How disappointed were you with India’s performance in this World Cup?

It was very disappointing because India were by far the favourites to win this. But Pakistan gave them a knockout blow in the first match. All credit to Pakistan. They out-batted, out-bowled, out-fielded and out-captained India. I think against New Zealand, India pressed not the panic button, but the self-destruction button. They kept on hitting aerial shots right in the fielders’ hands as if they were giving them fielding practices. Why would the batsmen, who were so experienced, such class players, not try to place the ball between the fielders? They were hitting it exactly where the fielders were. That’s why we paid the price. If Trent Boult and Tim Southee, who are great bowlers, had taken wickets with great, unplayable deliveries, I can understand. You know we slaughtered teams like Afghanistan, Namibia and Scotland, but what’s the point?

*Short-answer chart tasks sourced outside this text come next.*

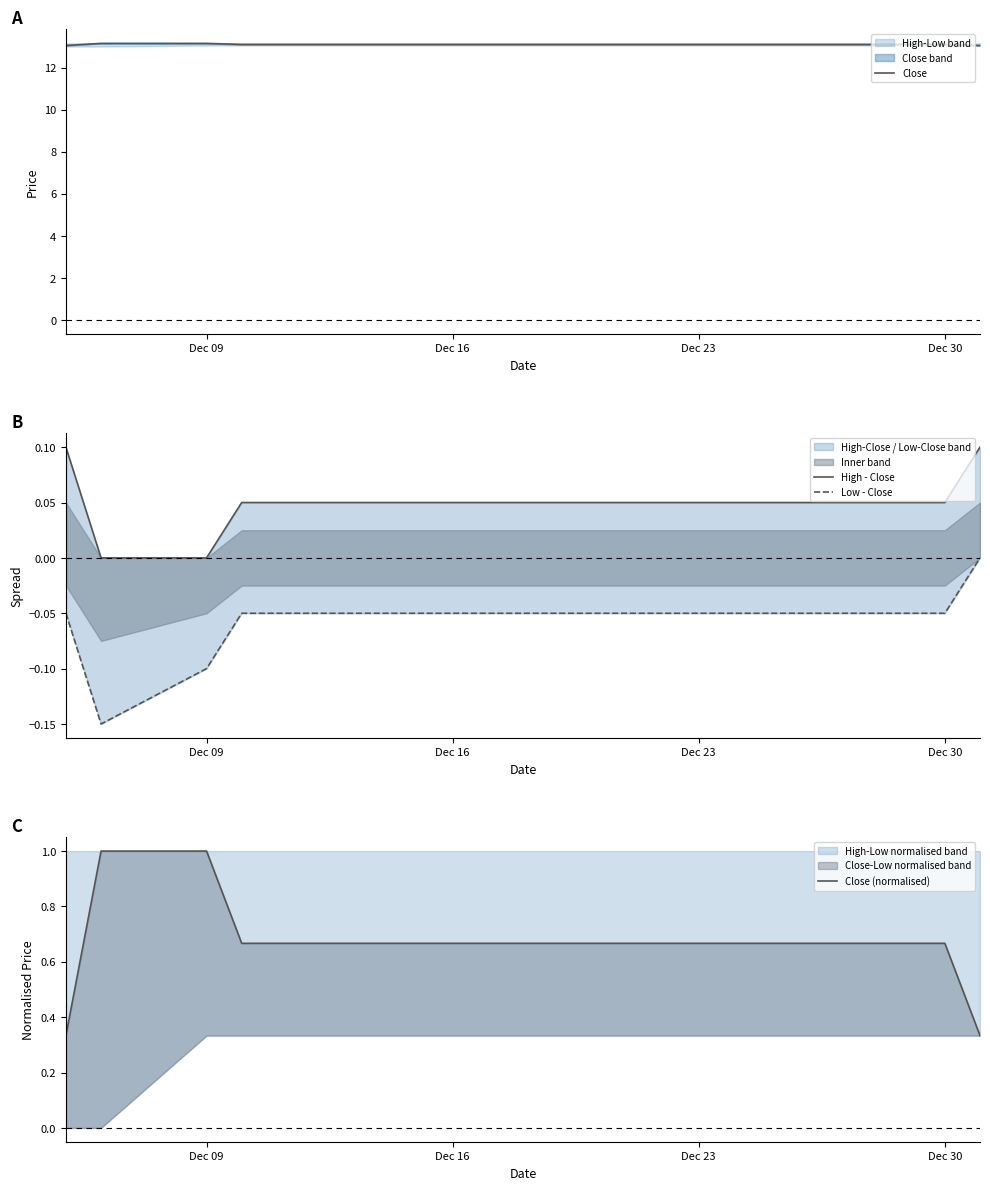

What is the highest value of the Close series?

13.1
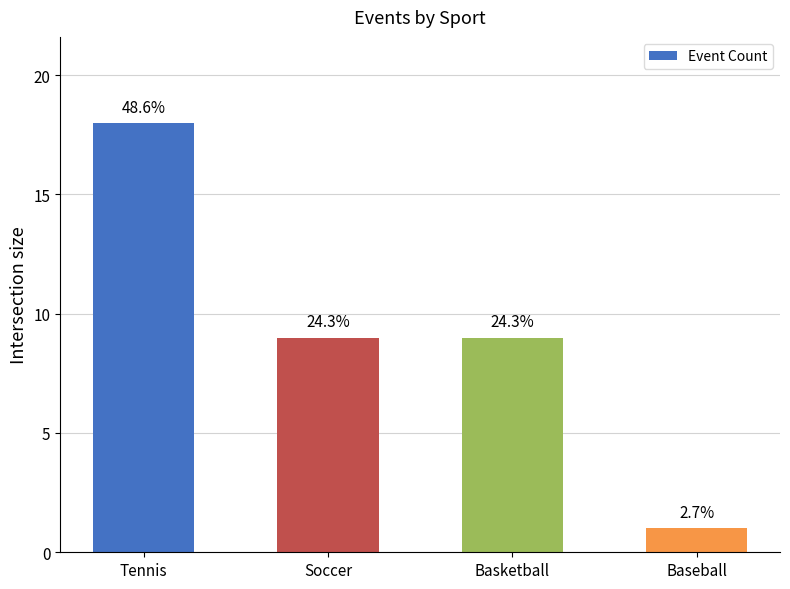

What is the label of the 3rd bar from the right?

Soccer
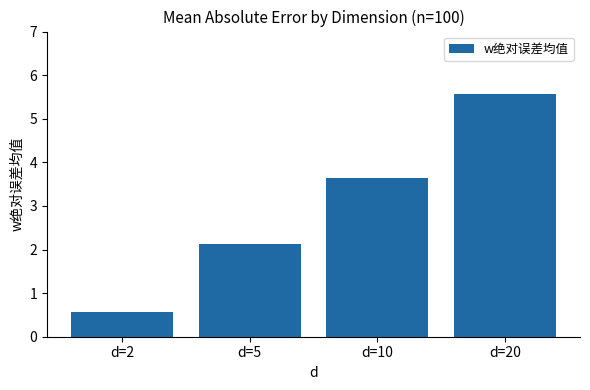

Which label corresponds to the smallest value in the chart?

d=2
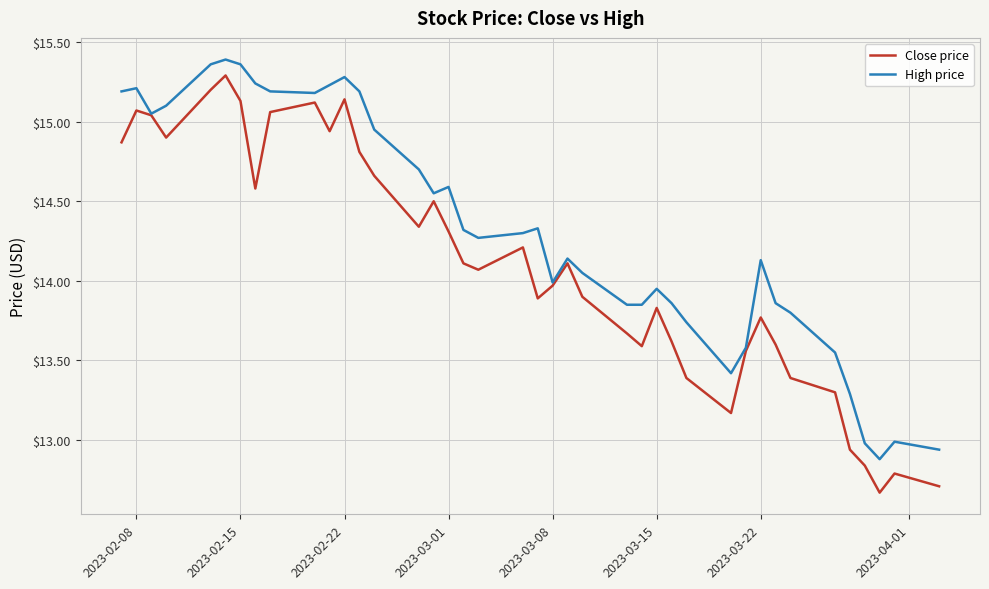

Which series has the widest spread of values?

Close price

As a wicketkeeper, you were the trendsetter back in the 1960s and 1970s with your flamboyant batting. Then India found MS Dhoni and now they have Rishabh Pant…

I am so happy. MS Dhoni has followed my tradition. Now Pant is carrying it on. I am very proud of them. They remind me of my youth. I know both the guys very well. They are full of respect, they always come to me for advice. It’s lovely to talk to youngsters, whatever knowledge you can share. Dhoni improved a lot tremendously as a wicketkeeper over the years, Rishabh has also improved a lot. It’s good to see wicketkeeping is in good hands.

With your style of cricket, you would have been a massive player in IPL…

Sachin always jokes with me that ‘you would have been the highest earner in IPL ever’. I think so because I loved hitting the ball hard, that was my style of play. I wish I had the equipment that these guys have these days, these bats. You know I once scored 94 before lunch on the first morning of a Test match, that was unheard of. It was against West Indies on a green top in Chennai, against Wes Hall, Charlie Griffith and Garry Sobers and I opened because nobody else wanted to open. But I could have easily got a hundred before lunch. I got it in the first ball after lunch when Lance Gibbs came on to bowl. And, after facing bouncers and beamers, there was no limit on bouncers and beamers those days and no helmets, seeing an off-spinner come to bowl, I hit him out of the stadium. I think the ball is still travelling, they never found it!

Did the game have bigger characters back then compared to now?

There were larger than life characters in our time, even though there was no money. We played for 50 rupees a day. I and (Sunil) Gavaskar were batting against New Zealand, you know, we were winning a Test match in four days, we needed 15-20 runs. And messages started coming from the dressing room, asking us to take the match into the fifth day because we would have lost out on the 50 rupees for the last day. So we had to block, and the next morning we scored the three-four runs needed for the win, a big cheer went up. The whole team got 50 rupees each. That was for playing one more day of a Test match!